Look how well that had turned out.

But Vika could try, at least, to give Nikolai a chance to grieve. That was part of why she’d let him go. And shecould also show him in another way that she cared. Perhaps she could reach the old Nikolai that was buried deep beneath his blinding anger. Perhaps that Nikolai could still understand that he was not alone.

Because she’d overheard, through the walls, his conversation with Aizhana. Now Vika understood what was wrong with Nikolai, why he was different. He had been absorbing energy from his mother, who was made of darkness.

But the way he had looked when he’d left, the regret mixed in his misery ... there must still be some good inside him. Even if only a wisp. Vika wanted to believe it was not lost yet.

She closed her eyes and thought of the morning sky outside. She could feel the weight of the clouds, full of droplets of water, ready to blanket the city with more snow.

But not today.

Within the clouds, the droplets evaporated. In their place, yellow petals appeared in all shapes and sizes—long and thin, round and short, heart-shaped and oval and ruffled and more. The clouds grew even heavier.

Now.

At Vika’s command, the clouds burst open. Yellow petals tumbled out, swirling around one another in the wind and coming together in a flurry of flowers, each as unique as the snowflakes they had replaced. There were dahlias that looked spun of honey, and roses with daisy centers, and marigolds on twin stems like yellow cherries. The sky over Saint Petersburg was an endless cascade of floating flowers, a memorial to all those who had been lost but not forgotten.

“This is for Sergei,” Vika said quietly from where shestill sat inside the fortress walls. “And for the tsar and the tsarina, and even for Aizhana.”

She hoped Nikolai would see the flowers and understand they were for him, too.

CHAPTER FORTY-SEVEN

Nikolai stood on the side of the road that led from the Winter Palace to the Peter and Paul Fortress. The sky snowed yellow funeral flowers about him, but he was too numb to be moved.

Instead, he’d cast an invisibility shroud around himself, so that no one would see him while he waited here. But he was full of Aizhana’s energy now, and once he pounced, there would be no doubt who had attacked.

Soon enough, the sound of wheels spinning over icy snow filled the air, and a golden carriage approached. There was a painting of the Summer Palace on its door, and the handle was a graceful stretch of a swan’s neck. The double-headed Romanov eagle ornamented the side of the carriage, and more eagles decorated the gold-trimmed roof.

“Bonjour, mon frère,” Nikolai said under his breath.

He waited for the Guard leading the way to pass. Then, as the carriage neared Nikolai, he jabbed at the air with his finger.
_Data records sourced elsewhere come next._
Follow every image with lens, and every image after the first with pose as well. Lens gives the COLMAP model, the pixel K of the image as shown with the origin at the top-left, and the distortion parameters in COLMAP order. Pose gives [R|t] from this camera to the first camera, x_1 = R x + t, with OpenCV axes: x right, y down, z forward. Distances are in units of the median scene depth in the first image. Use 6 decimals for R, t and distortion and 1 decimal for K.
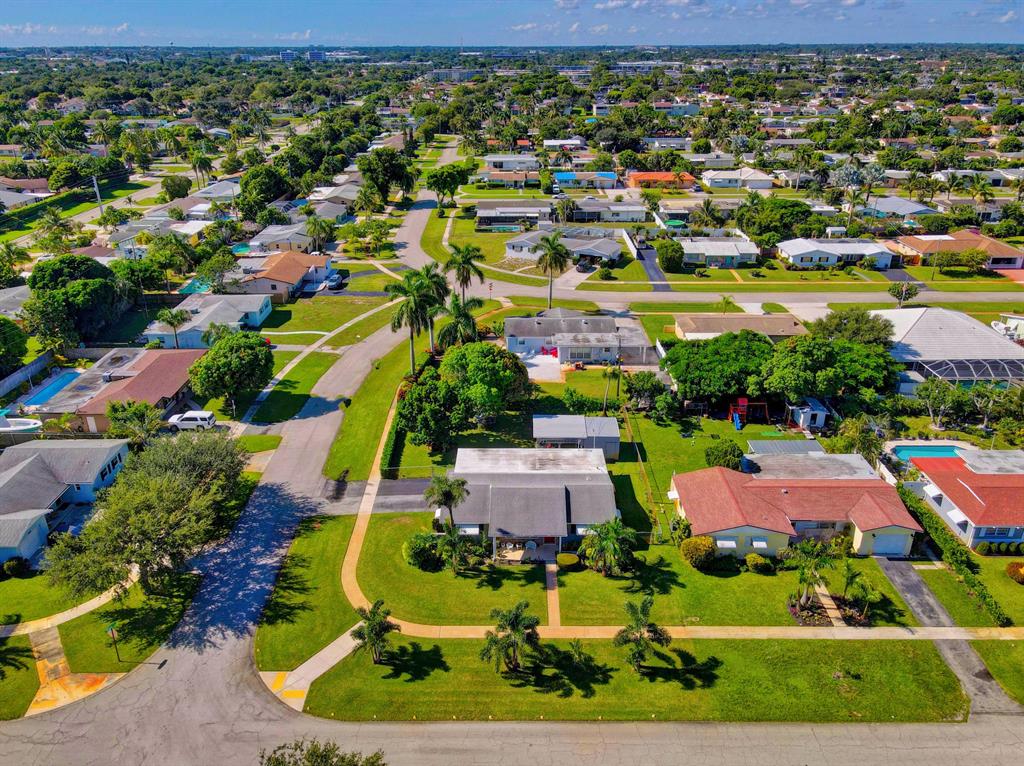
lens RADIAL K [[750.7, 0, 510.4], [0, 750.7, 378.6], [0, 0, 1]] dist [-0.009443, 0.063059]
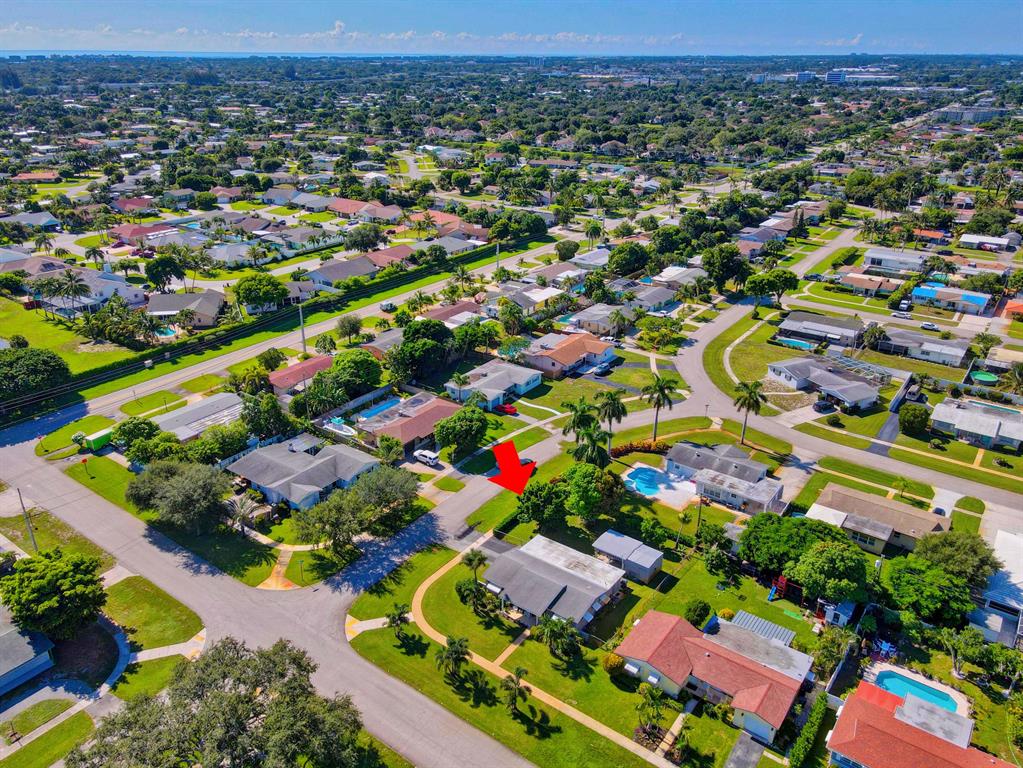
lens RADIAL K [[771.6, 0, 511.5], [0, 771.6, 384.0], [0, 0, 1]] dist [-0.011221, 0.073275]
pose [[0.808331, 0.245123, -0.535271, 0.608830], [-0.249558, 0.966137, 0.065569, -0.269441], [0.533218, 0.080580, 0.842131, -0.305090]]
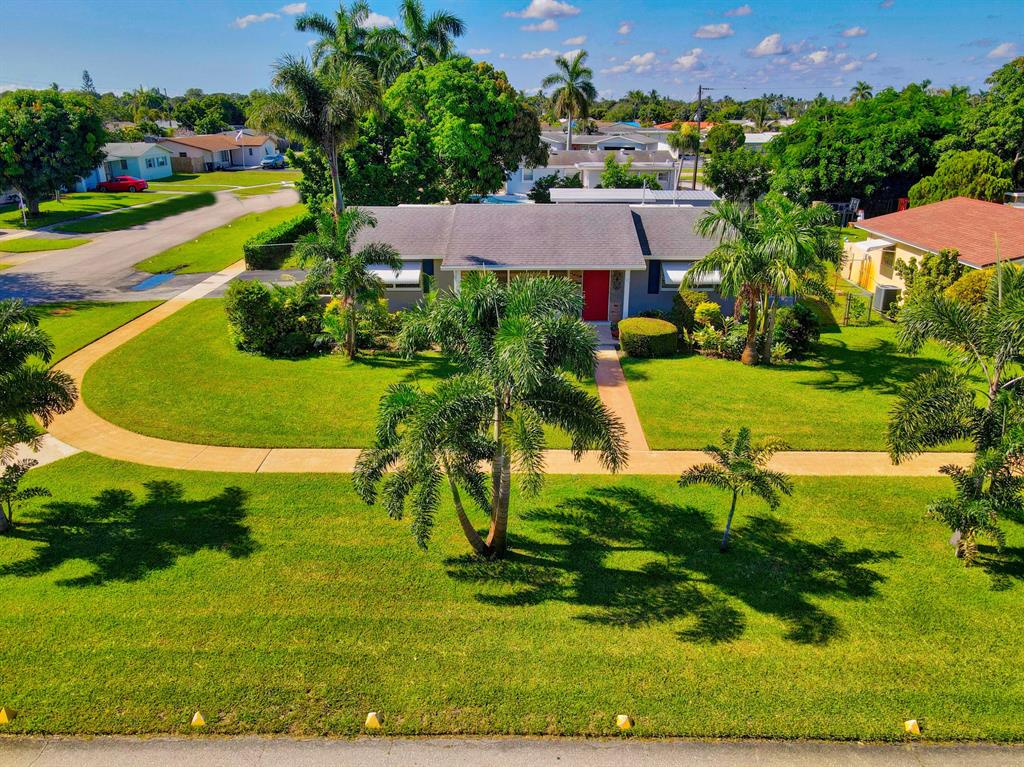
lens RADIAL K [[746.7, 0, 509.2], [0, 746.7, 380.4], [0, 0, 1]] dist [0.015935, 0.003308]
pose [[0.999937, 0.001579, -0.011097, 0.008268], [-0.002350, 0.997558, -0.069806, 0.239924], [0.010959, 0.069828, 0.997499, 0.508487]]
The bolts securing the wheels came undone. The carriage rocked violently, for it was going too fast for the momentum not to carry it. The wheels teetered and flew off the coach.
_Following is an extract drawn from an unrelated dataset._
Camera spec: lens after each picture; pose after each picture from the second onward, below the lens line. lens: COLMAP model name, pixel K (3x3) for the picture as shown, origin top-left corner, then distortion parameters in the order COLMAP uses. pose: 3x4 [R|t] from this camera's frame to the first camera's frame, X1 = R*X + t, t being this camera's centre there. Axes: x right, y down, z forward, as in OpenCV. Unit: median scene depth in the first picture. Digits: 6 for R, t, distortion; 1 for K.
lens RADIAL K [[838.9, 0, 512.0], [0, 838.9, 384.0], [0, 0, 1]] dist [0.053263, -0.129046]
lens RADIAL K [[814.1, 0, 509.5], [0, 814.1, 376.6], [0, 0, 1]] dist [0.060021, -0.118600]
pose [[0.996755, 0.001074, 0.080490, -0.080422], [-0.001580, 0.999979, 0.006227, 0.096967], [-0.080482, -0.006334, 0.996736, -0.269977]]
Shouts came from within—a boy and a girl, Pasha and Yuliana—as the carriage careened off the road. Nikolai slashed his hands in front of him, and in that second, the beautiful components of the coach morphed into sharp pieces. The painted panels became knife blades, and their edges pivoted inward like a life-size grater, but one made to shred a tsesarevich rather than carrots. The swan’s neck that had served as a door handle turned into a beaked spear. The Romanov eagles melted, threatening to drop molten metal onto the occupants within.

The carriage began to topple onto its side. In moments, Pasha and Yuliana would be impaled against the blades. The guards in front and behind the coach yelled in alarm, but there was nothing they could do.
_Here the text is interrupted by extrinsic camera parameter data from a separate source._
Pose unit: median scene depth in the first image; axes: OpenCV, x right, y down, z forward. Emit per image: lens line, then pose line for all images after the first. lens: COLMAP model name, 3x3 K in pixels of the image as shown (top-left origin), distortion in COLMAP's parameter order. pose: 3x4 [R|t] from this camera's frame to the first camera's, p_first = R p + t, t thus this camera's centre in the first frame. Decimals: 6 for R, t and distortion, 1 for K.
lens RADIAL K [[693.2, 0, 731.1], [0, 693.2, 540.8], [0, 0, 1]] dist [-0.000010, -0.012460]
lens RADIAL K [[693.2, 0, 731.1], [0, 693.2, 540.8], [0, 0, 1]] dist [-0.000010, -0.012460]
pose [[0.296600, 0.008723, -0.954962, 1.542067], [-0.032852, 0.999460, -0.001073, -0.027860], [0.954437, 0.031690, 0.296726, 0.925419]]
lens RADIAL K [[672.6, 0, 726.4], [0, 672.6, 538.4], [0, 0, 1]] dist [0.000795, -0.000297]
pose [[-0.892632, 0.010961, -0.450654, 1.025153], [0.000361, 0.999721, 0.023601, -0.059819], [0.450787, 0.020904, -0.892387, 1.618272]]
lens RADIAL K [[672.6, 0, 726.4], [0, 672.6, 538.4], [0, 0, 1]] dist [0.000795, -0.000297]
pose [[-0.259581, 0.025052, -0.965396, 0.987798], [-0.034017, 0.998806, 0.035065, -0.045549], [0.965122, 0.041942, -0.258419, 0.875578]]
Nikolai laughed, and the energy he’d taken from his mother seemed to laugh with him.

The coach crashed.

Everything went eerily silent.

Gavriil, the captain of the Guard, leaped off his horse and rushed to the carriage. The rest of his men quickly followed, some on foot and some surrounding the fallen coach with their horses.

“Your Imperial Highnesses!” Gavriil called. “Quickly, help me pull apart the carriage,” he ordered the nearest guards.

They tried to pry away the walls, but it was like gripping sword blades, and they cried out as they came away with bloodied hands. Gavriil attempted the door, but theswan spear stabbed at him. Nikolai smirked by the side of the road.

But then, from within the carriage, Pasha said, “Stand back.”